Assigned task —
Your task is to repeat the entries exactly from their first line through the line with "- | $ | 11,500,000 |", and to stop there.

■ ■ ■ ■

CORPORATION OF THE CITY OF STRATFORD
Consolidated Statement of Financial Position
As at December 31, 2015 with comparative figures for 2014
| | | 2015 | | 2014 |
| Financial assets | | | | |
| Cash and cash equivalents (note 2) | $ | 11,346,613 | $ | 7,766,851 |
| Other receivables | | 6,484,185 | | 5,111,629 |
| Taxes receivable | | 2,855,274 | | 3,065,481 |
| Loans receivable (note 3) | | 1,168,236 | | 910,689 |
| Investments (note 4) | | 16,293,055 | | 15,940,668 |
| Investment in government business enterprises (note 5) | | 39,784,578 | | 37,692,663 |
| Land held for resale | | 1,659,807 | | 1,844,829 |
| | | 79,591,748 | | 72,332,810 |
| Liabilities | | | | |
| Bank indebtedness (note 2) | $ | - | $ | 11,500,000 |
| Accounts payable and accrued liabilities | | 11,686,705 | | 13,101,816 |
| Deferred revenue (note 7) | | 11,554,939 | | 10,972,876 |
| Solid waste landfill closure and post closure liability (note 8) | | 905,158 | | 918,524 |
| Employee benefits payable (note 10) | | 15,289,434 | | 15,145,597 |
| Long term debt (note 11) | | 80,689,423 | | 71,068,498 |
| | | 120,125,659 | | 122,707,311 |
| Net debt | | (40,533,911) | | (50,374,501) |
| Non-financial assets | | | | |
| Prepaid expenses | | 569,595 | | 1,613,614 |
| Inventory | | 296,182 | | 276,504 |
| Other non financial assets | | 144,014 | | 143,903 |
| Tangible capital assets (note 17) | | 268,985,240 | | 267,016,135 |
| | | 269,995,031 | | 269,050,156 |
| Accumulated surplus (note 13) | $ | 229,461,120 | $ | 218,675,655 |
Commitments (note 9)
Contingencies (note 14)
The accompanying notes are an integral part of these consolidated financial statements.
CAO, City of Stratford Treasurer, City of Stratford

■ ■ ■ ■

Your response —
CORPORATION OF THE CITY OF STRATFORD
Consolidated Statement of Financial Position
As at December 31, 2015 with comparative figures for 2014
| | | 2015 | | 2014 |
| Financial assets | | | | |
| Cash and cash equivalents (note 2) | $ | 11,346,613 | $ | 7,766,851 |
| Other receivables | | 6,484,185 | | 5,111,629 |
| Taxes receivable | | 2,855,274 | | 3,065,481 |
| Loans receivable (note 3) | | 1,168,236 | | 910,689 |
| Investments (note 4) | | 16,293,055 | | 15,940,668 |
| Investment in government business enterprises (note 5) | | 39,784,578 | | 37,692,663 |
| Land held for resale | | 1,659,807 | | 1,844,829 |
| | | 79,591,748 | | 72,332,810 |
| Liabilities | | | | |
| Bank indebtedness (note 2) | $ | - | $ | 11,500,000 |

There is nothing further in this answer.